Le cabinet annonce, lui aussi, s’être doté d’un programme – Quality Time – censé limiter les horaires excessifs.
Une question d'organisation, plaident les cabinets
« Les cabinets sont de plus en plus vigilants aux horaires de travail pour plusieurs raisons. D'abord, parce qu’il y a un enjeu de réputation, mais aussi par envie d’attirer les talents et de faire évoluer les consultants sur le long cours », dit Olivier Salomon, partner chez AlixPartners à Paris.
Quoiqu’il avoue que « l’important est d’avoir de la latitude sur la façon de s’organiser » et « ne pas être dérangé par le travail le soir et le week-end ». À l’entendre, les impondérables du secteur n’en sont pas vraiment.
Les consultants surchargés ? « C’est souvent un problème de pilotage de la mission ou d’organisation du consultant lui-même. Dans tous les cas, il faut remettre les choses à plat tout de suite. » A minima deux fois par an comme le prévoit la convention Syntec, qui est censée régir les conditions de travail dans le secteur du conseil.

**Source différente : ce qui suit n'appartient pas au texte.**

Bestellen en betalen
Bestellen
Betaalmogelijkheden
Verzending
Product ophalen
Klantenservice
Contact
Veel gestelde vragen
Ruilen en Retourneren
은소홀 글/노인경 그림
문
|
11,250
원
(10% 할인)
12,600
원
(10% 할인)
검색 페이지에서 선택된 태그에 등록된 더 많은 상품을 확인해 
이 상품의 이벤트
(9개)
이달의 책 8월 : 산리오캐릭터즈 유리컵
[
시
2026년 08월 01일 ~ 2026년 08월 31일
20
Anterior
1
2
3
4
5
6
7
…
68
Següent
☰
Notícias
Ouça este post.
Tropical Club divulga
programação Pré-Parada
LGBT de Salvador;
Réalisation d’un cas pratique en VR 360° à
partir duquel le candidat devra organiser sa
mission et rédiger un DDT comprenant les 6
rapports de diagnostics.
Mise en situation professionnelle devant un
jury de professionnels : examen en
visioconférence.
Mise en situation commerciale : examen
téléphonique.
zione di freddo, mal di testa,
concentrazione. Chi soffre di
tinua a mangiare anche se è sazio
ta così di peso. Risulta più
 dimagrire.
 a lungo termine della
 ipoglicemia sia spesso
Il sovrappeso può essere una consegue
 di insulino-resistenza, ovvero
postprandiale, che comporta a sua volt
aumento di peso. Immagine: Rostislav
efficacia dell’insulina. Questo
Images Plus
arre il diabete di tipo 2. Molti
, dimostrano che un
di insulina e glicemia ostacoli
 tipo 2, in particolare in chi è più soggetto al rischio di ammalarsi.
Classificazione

Les appels des clients ? « C’est une question de jugement et de situation. Si c’est une urgence, on répond ou on rappelle dans les quinze minutes. Mais certains appels ne justifient pas de recontacter absolument le client immédiatement. »
Fini les trois-huit made in 8e arrondissement de Paris ?
A fortiori, une « transition générationnelle » serait à l’œuvre, selon notre source chez Roland Berger. « Les nouvelles générations de consultants ont tendance à moins se donner corps et âme à leur métier que par le passé. Les managers sont de plus en plus dans une logique de 80/20 (loi de Pareto qui veut que 80 % des résultats positifs ou négatifs soient produits par 20 % du travail, ndlr), priorisant les chantiers les plus importants pour le client et exposant moins leurs équipes à des horaires très lourds. Lorsqu’il m’arrive encore de quitter le cabinet tard, je constate que les bureaux sont nettement moins remplis que par le passé. Les consultants qui, dans le rendu des missions, veulent couvrir tous les sujets de manière exhaustive, même ceux qui n’ont pas nécessairement de sens pour les clients, sont aussi de moins en moins nombreux. »
Fini les trois-huit made in 8e arrondissement de Paris ? Tout du moins, c'est ce que les cabinets veulent tous afficher à l'unisson, rarement en fournissant des données quantitatives qui montreraient que la baisse est réelle. Les mentalités bougent en tout cas chez certains des jeunes consultants. On voit moins « les consultants qui se mettent dans le rouge par défaut parce qu’ils pensent que c’est ce qu’il faut faire », comme le dit Olivier Salomon, chez AlixPartners.
Petit signe qui ne trompe pas : à Bruxelles, chez McKinsey, on fait désormais bien attention à éteindre la lumière le soir. De peur de décourager de potentielles recrues que les quatre-vingts heures par semaine ne font plus rêver. Même rémunérées à plusieurs milliers d'euros par mois.